Keep Kids Fed Act disheartens school nutrition officials
Published 12:05 am Friday, July 15, 2022
SALISBURY – The Keep Kids Fed Act worked its way through Congress with bipartisan support and was signed into law, but the impact of the bill signed by President Joe Biden last month will not feed any more students in Rowan-Salisbury Schools for free.
RSS has 10 schools that qualify for free meals for all students and the district has adopted universal free breakfast as well, but the federal waivers that allowed every student in the district to eat free have lapsed and there is no indication that policy will be coming back.
“It is limited,” RSS Nutrition Director Lisa Altmann said, noting some states are looking for the money to continue free meals in their public schools.
When asked if the law would extend meals to any more kids in the district than pre-pandemic, Altmann gave a resounding “no.” She has advocated for universal meals as part of a child’s basic education.
“It’s disheartening,” Altmann said. “I was really hoping that in the 11th hour they would come through and continue to give all students universal meals. I just think it’s the right thing to do for the entire country, actually. They can’t learn if they can’t think. They can’t think if they’re hungry.”

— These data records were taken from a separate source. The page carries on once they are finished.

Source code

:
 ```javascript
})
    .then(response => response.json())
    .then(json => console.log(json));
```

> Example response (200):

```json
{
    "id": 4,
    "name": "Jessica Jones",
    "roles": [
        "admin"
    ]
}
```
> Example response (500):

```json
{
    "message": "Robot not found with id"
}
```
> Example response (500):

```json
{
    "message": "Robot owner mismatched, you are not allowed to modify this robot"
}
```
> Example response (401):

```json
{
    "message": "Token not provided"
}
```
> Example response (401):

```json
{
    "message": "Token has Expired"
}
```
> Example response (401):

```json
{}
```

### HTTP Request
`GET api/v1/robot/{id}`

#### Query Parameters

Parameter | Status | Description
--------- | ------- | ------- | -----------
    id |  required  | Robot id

Altmann said she expects to see a decrease in meal participation with the universal program gone and the situation is not ideal.
The Post previously reported schools would most likely be forced to return to paid meals after universal meal waivers were left out of a spending bill in March.

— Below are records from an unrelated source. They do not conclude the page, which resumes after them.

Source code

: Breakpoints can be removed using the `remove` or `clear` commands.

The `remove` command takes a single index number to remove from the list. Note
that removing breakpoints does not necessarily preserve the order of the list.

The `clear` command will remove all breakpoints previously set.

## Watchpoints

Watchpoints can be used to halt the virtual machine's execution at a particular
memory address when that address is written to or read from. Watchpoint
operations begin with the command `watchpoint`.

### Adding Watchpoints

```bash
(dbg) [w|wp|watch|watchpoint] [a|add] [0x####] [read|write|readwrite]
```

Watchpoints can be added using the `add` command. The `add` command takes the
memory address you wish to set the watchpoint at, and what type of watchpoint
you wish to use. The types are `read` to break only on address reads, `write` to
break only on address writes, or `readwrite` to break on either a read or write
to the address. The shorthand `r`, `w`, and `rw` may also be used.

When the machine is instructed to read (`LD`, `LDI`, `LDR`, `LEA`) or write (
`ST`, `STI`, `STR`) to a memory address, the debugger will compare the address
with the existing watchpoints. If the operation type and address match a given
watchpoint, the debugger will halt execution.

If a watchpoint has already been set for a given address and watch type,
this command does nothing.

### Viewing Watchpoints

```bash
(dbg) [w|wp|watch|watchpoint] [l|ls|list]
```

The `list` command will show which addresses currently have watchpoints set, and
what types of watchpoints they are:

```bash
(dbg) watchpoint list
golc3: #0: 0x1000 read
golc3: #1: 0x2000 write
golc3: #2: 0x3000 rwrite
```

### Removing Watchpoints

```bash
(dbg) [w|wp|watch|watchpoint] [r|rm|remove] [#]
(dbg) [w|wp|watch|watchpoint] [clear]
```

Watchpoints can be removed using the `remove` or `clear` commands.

The June law does come with some advantages for the nutrition department. Reimbursement rates for meals and snacks will be increased by 10 cents for the 2022-2023 school year. Altmann said the increase will help nutrition departments stay in the black and without the increase there could be nationwide squeeze on nutrition department finances.
The district will also get to keep flexibility with meal patterns. Both those provisions from the bill are related to pandemic problems that are sticking around: rising costs and supply chain issues. Nutrition Budget Specialist Meredith Honeycutt said the department has not received reimbursement rates for the coming school year yet, but it received rates on July 19 last year.
The district can adjust meal times as well, but otherwise school nutrition is back to business as usual after more than two years.
But families have relied on free meals from when schools were initially ordered to close in March of 2020 and through most of the pandemic. Because those waivers have lapsed, RSS is required to get back to business as usual, meaning students will have to apply for free or reduced cost meals if they do not attend one of those 10 schools, and they will have to pay otherwise.
The meal application is already active on the district’s website at https://www.rssed.org/about/departments/operations/school-nutrition. All students at these schools get free meals regardless: Overton Elementary, North Rowan Elementary, Koontz Elementary, Hurley Elementary, Hanford-Dole Elementary, Knox Middle, Landis Elementary, North Rowan Middle, Isenberg Elementary, Henderson Independent.